Text section

Segment Open

Finding the Solution

Why are these “senseless” shootings happening?

They are happening because the current American model is that the key to happiness is to have Power and Control.  Some folks have the misconception that a firearm will give them power and control.

What Can We Do?

  • Bust the myths
  • Build one another up
  • Stop blaming
  • Stop shaming
  • Listen
  • Do the right thing
  • Love one another
  • Help one another stay accountable to their desires
  • Set policies that help people stay healthy and safe
  • Spend government money on things that bring happiness and are healthy and safe for each of us and all of us
  • Speak up.  Share our stories and perspectives.
  • Have courageous conversations.
  • Recognize that each of us is beautiful, intelligent, and amazing
  • Give one another time to grow
  • Understand that we cannot control anyone else
  • Understand that we are each connected
  • Understand that a slight change in implementation can result in a huge change in outcome
  • Understand that we are dependent on one another
  • Recognize that we are a piece of the puzzle of life.  Without each of us, our picture is incomplete.
  • Realize that many of us our operating in low-levels of crisis
  • Realize that many of us are high-functioning with anxiety
  • Become trauma informed
  • Have trauma informed conversations when making solutions.
  • Recognize that we don’t know what we don’t know
  • Remember that people are not mind readers
  • Realize that implicit biases exist
  • Realize that most of us are doing the best that we can
  • Realize that most of us don’t want to hurt others
  • Realize that some of us are so hurt by people and events that we don’t see value in ourselves… and when we don’t see value in ourselves and others, we are more likely to hurt others and ourselves
  • Recognize that many of us think we understand, when we understand nothing.
  • Understand that Ego and Self exist in each of us.
  • Know that I believe in us, and have faith in humanity.

Segment Closed

Data
Segment Open

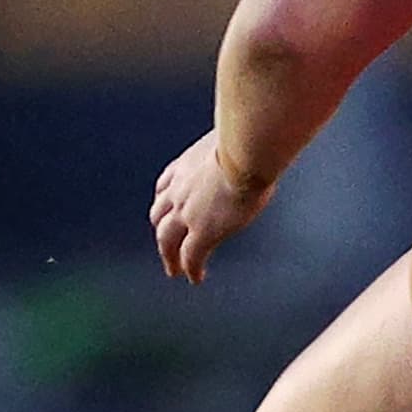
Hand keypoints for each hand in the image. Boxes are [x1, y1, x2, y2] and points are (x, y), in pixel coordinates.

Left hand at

Segment Closed

What to work on
(1) Summarize the text on shootings in two sentences.
(2) From the text on shootings, list every suggested action that begins with the word "Understand."
(3) Reproduce the part of the text on shootings that opens with the words containing "What Can We" and closes with "stories and perspectives.".

Expected results
(1) The text says "senseless" shootings happen because the current American model treats power and control as the key to happiness, and some people mistakenly believe a firearm will give them power and control. It then lists things we can do, such as busting the myths, listening, having courageous conversations, becoming trauma informed, and recognizing that we are connected and dependent on one another.

(2)
- Understand that we cannot control anyone else
- Understand that we are each connected
- Understand that a slight change in implementation can result in a huge change in outcome
- Understand that we are dependent on one another
- Understand that Ego and Self exist in each of us.

(3)
What Can We Do?

  • Bust the myths
  • Build one another up
  • Stop blaming
  • Stop shaming
  • Listen
  • Do the right thing
  • Love one another
  • Help one another stay accountable to their desires
  • Set policies that help people stay healthy and safe
  • Spend government money on things that bring happiness and are healthy and safe for each of us and all of us
  • Speak up.  Share our stories and perspectives.